Zekeriya Erdim

Gönül coğrafyamızın her köşesi, şehitler-gaziler tepesi

Cümle âlem bilir ki; komşuda çıkan yangın, eğer söndürülmezse bizim evimizi yahut iş yerimizi de yakar. Onun için; bir yerde ateş bacayı sardığında, bütün mahalle harekete geçip canla başla sokağa çıkar.

Burada hem malını ve canını koruma, hem de yangının söndürülmesine yardımcı olma refleksi vardır. Ateşle imtihan, tehlikeyi tamamen bertaraf edinceye kadardır.

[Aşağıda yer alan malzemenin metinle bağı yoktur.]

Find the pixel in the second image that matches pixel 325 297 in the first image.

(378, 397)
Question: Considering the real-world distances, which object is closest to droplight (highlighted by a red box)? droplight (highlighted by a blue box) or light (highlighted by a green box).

Son yıllarda, giderek daha büyük bir oranda; gönül coğrafyamızın her bir köşesi, yangın yerine döndü. Ateş çemberi içinde kalan mazlumların ve mağdurların; yıllardır ne karınları doydu, ne sırtları giydi, ne acıları dindi, ne yangınları söndü.

SURİYE YANGINI

Şimdilerde en sıcak, en yakın ve en yoğun sancı; iç savaşlarla ve dış müdahalelerle param parça edilen Suriye cenahından geliyor. Bebeğinden çocuğuna, gencinden yetişkinine, yaşlısından hastasına yahut özürlüsüne kadar milyonlarca insan; ya içeride kalıp malından ve canından oluyor, ya dışarı çıkıp "muhacir" yahut "göçmen" haline geliyor.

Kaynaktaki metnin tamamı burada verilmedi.